Passengers should only travel if ‘absolutely necessary’ on rail strike days

Passengers should only travel if “absolutely necessary” on coordinated rail strike days taking place on 1, 5 and 8 October.

Industrial action by the RMT, TSSA and Aslef across all three days will result in a combination of closed major stations, reduced services and on certain days, no trains at all on the West Coast main line, Chiltern main line and routes across the West Midlands.

The impact of the coordinated strike action by staff at train operators and Network Rail on individual days will be:

Saturday 1 October:
Birmingham New Street, London Euston, Manchester Piccadilly and Liverpool Lime Street will all be closed with no trains running. It is the first day that the RMT, TSSA and Aslef will strike on the same day. Nationally, only around 11% of services will run. Anyone planning to travel into London ahead of the London Marathon should check if their service is running at www.nationalrail.co.uk and may want to travel on Friday if possible.

Wednesday 5 October:
Birmingham New Street, London Euston and Liverpool Lime Street will all be closed with no trains running. Manchester Piccadilly will be open with limited services running. A walkout by train drivers (Aslef) across 14 operators will also mean disruption for passengers on those routes. The operators impacted include Avanti West Coast, Chiltern Railways, CrossCountry and West Midlands Trains.

Saturday 8 October:
The RMT’s second strike day – on Saturday 8 October – will see a reduced rail service in operation. Last trains will leave stations between 3pm and 5pm with final arrivals by 6.30pm. Although not participating in strike action, there may be service updates to the Caledonian Sleeper timetable.
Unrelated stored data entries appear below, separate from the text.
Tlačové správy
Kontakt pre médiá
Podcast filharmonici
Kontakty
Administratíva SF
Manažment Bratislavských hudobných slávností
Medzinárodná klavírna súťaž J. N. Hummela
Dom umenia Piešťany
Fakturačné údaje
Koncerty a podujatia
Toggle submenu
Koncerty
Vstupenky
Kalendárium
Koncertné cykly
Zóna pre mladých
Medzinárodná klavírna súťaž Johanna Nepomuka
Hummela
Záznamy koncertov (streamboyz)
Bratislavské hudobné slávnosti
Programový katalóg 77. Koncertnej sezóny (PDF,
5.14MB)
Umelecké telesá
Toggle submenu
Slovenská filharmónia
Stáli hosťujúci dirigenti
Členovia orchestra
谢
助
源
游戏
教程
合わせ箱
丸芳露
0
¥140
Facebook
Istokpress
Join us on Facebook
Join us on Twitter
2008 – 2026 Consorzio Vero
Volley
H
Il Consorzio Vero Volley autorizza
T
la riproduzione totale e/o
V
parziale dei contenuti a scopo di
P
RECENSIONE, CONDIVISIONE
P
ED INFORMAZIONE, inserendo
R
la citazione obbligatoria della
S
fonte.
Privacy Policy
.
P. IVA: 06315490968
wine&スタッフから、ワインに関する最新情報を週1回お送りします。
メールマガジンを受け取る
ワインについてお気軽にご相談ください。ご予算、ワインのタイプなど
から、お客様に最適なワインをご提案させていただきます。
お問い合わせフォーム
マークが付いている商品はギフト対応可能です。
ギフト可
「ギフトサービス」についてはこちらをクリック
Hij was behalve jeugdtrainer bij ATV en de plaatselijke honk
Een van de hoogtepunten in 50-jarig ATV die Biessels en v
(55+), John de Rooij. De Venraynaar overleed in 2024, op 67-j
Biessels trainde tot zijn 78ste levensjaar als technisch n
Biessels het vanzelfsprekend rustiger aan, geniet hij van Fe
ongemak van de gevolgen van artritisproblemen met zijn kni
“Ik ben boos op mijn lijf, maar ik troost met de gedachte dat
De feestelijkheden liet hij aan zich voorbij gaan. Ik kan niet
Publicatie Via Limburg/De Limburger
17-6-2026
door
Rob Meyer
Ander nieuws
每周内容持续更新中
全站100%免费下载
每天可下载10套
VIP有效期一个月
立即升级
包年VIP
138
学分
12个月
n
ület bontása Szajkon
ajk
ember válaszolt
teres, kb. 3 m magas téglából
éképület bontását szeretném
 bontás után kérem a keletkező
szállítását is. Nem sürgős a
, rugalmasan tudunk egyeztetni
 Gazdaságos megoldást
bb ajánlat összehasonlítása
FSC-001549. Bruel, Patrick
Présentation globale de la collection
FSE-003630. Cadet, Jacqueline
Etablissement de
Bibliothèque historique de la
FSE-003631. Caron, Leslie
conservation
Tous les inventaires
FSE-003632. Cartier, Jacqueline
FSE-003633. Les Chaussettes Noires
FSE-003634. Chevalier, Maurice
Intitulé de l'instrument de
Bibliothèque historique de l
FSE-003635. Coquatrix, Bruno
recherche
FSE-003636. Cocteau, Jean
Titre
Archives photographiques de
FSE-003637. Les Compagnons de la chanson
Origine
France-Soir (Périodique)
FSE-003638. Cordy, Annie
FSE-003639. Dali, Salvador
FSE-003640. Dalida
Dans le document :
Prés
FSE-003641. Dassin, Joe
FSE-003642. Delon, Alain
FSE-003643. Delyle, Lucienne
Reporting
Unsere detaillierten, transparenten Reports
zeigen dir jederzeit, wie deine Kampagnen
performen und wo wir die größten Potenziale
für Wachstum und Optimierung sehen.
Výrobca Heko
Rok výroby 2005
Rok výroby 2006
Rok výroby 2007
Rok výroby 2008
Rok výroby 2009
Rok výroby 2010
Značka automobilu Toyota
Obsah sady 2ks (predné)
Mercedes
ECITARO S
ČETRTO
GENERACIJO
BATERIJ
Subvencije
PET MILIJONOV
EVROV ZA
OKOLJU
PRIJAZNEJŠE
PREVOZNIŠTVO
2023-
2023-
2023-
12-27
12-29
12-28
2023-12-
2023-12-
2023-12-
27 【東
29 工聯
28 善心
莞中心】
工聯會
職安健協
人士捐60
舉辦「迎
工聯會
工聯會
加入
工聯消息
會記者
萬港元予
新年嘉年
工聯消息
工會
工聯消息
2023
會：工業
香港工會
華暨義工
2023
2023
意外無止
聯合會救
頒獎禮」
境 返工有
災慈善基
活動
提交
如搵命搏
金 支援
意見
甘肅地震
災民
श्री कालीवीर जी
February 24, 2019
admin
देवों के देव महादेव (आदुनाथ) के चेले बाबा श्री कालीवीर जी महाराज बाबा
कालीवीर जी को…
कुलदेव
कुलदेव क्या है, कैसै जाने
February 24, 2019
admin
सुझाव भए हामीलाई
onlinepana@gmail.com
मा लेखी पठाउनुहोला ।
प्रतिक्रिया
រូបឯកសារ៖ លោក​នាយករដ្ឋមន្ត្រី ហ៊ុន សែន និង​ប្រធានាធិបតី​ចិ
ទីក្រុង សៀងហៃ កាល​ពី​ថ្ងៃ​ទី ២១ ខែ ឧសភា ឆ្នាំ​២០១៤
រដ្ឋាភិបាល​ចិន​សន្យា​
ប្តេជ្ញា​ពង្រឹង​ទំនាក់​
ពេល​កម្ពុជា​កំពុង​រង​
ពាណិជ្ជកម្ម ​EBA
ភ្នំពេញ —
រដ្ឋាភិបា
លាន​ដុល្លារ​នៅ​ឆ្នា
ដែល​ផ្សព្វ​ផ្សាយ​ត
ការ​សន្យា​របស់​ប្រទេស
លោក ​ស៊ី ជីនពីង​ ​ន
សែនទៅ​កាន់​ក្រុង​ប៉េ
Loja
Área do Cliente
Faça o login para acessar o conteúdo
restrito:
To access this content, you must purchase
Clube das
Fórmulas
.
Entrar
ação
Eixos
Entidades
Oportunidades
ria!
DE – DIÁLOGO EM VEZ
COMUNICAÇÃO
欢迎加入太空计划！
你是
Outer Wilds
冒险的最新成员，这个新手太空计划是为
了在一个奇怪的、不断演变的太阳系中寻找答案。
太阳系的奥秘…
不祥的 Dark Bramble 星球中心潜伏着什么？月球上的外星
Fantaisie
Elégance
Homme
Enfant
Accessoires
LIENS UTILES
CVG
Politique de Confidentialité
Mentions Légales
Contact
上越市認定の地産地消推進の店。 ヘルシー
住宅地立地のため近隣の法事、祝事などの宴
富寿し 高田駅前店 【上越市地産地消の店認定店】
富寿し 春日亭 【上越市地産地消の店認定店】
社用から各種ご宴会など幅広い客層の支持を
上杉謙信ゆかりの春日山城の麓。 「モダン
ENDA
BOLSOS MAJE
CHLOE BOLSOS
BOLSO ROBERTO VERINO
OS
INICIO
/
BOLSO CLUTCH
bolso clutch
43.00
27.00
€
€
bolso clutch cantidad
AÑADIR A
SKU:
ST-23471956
Tim Shoveller, Network Rail’s North West and Central region managing director, said: “Despite our best efforts to compromise and find a breakthrough in talks, rail unions remain intent on continuing and coordinating their strike action. This serves only to ensure our staff forgo even more of their pay unnecessarily, as well as causing even more disruption for our passengers and further damaging the railway’s recovery from the pandemic.

“Passengers who want to travel this Saturday, and indeed next Wednesday and next Saturday, are asked only to do so if absolutely necessary. Those who must travel should expect disruption and make sure they check when their last train will depart.”